*Что требуется:*
Напечатайте без изменений участок отрывка о Куприне и цирке: от слов «Приезжая в белокаменную, Куприн» до слов «наматывали на ус.» включительно.

*Выдержка из документа:*
Острый интерес известного писателя к наездникам, клоунам, берейторам, атлетам и канатным плясунам — «к миру продешевленных жизней», по выражению самого Куприна,— порождал неотвязное любопытство у газетных репортеров, в хрониках сообщалось чуть ли не о каждом посещении им цирка, смаковали эту тему и журналы.

Приезжая в белокаменную, Куприн неизменно заходил в никитинский цирк, и случалось, что они вместе с Лазаренко после представления отправлялись куда-нибудь поужинать, часто на Брестский вокзал или на Каланчевку. Автор «Ямы» любил посещать злачные места, его привлекали колоритные фигуры «потерянных людей». Заглядывали в дешевые трактиры — этими заведениями была богата тогдашняя ночная Москва — и, оставаясь неприметными среди живописной публики, слушали, наблюдали, наматывали на ус.

*Записанные данные:*
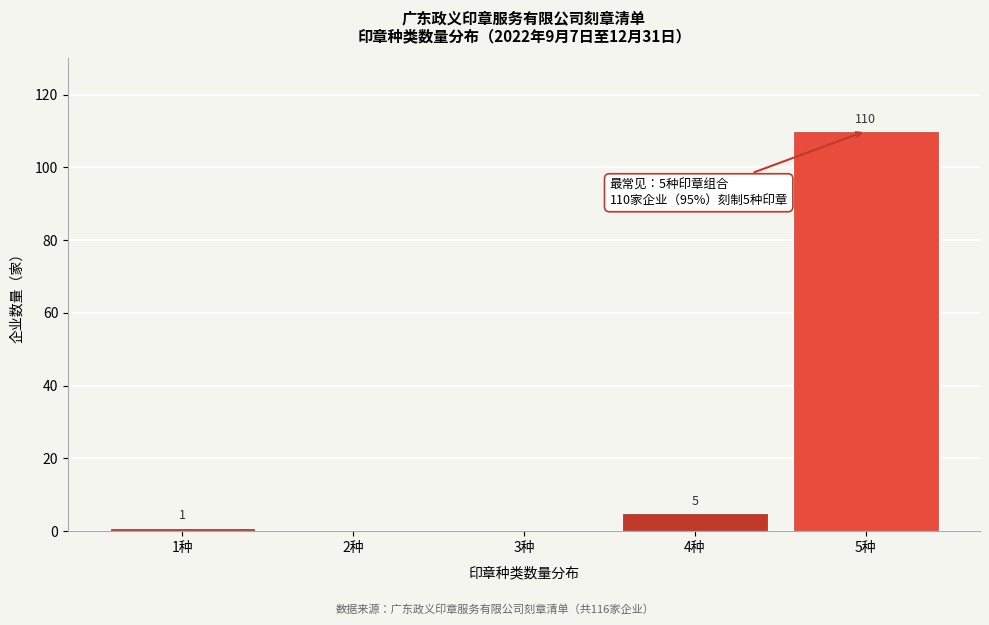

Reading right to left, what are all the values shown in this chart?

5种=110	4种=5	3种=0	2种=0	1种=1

*Ответ к упражнению:*
Приезжая в белокаменную, Куприн неизменно заходил в никитинский цирк, и случалось, что они вместе с Лазаренко после представления отправлялись куда-нибудь поужинать, часто на Брестский вокзал или на Каланчевку. Автор «Ямы» любил посещать злачные места, его привлекали колоритные фигуры «потерянных людей». Заглядывали в дешевые трактиры — этими заведениями была богата тогдашняя ночная Москва — и, оставаясь неприметными среди живописной публики, слушали, наблюдали, наматывали на ус.